HI Katy! Great post as always! I hope you have a good day today!
RichieD
RichieD

Hmm, impatient, angry...maybe you are not taking into account that the physiological dysfunction caused by our illness typically makes us impatient and angry? That would definitely not be your fault, right?

Just my take on it...I get angry enough to spit, each and every day. Instead of getting morbid and depressed, I get severely ticked off. And I have also found that lots of things can help with that...counseling when I could get it free, meditation, gardening, interacting with my cat friends, etc. I never take things out on them, but I do get cranky at times.

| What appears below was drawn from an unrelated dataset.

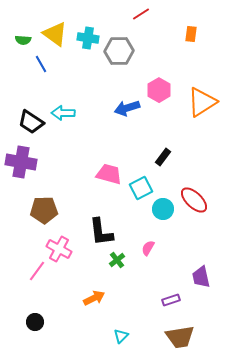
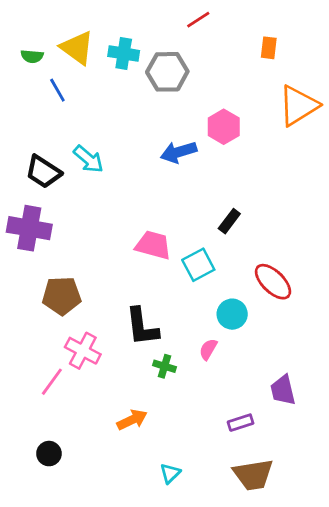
orange triangle: (202, 102) -> (298, 106), moved
cyan arrow: (63, 113) -> (88, 159), turned -140
cyan circle: (163, 209) -> (232, 314), moved
green cross: (117, 260) -> (164, 366), turned -35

I regret that, but some of it is unavoidable, wouldn\'t you agree? You can\'t be all smiley and full of fun when you feel like ****.
deleted_user
deleted_user

\"I think I try to cover everything up in order to keep things \"normal\" at the risk of losing a part of myself.\"

That\'s an A-HAH moment if ever I read one. No wonder you\'re having trouble with peri.

When I finally let my s-i-l have it via a VERY boundary setting letter, my peri badness abated.

Like Gibbs on NCIS - I don\'t believe in coincidences.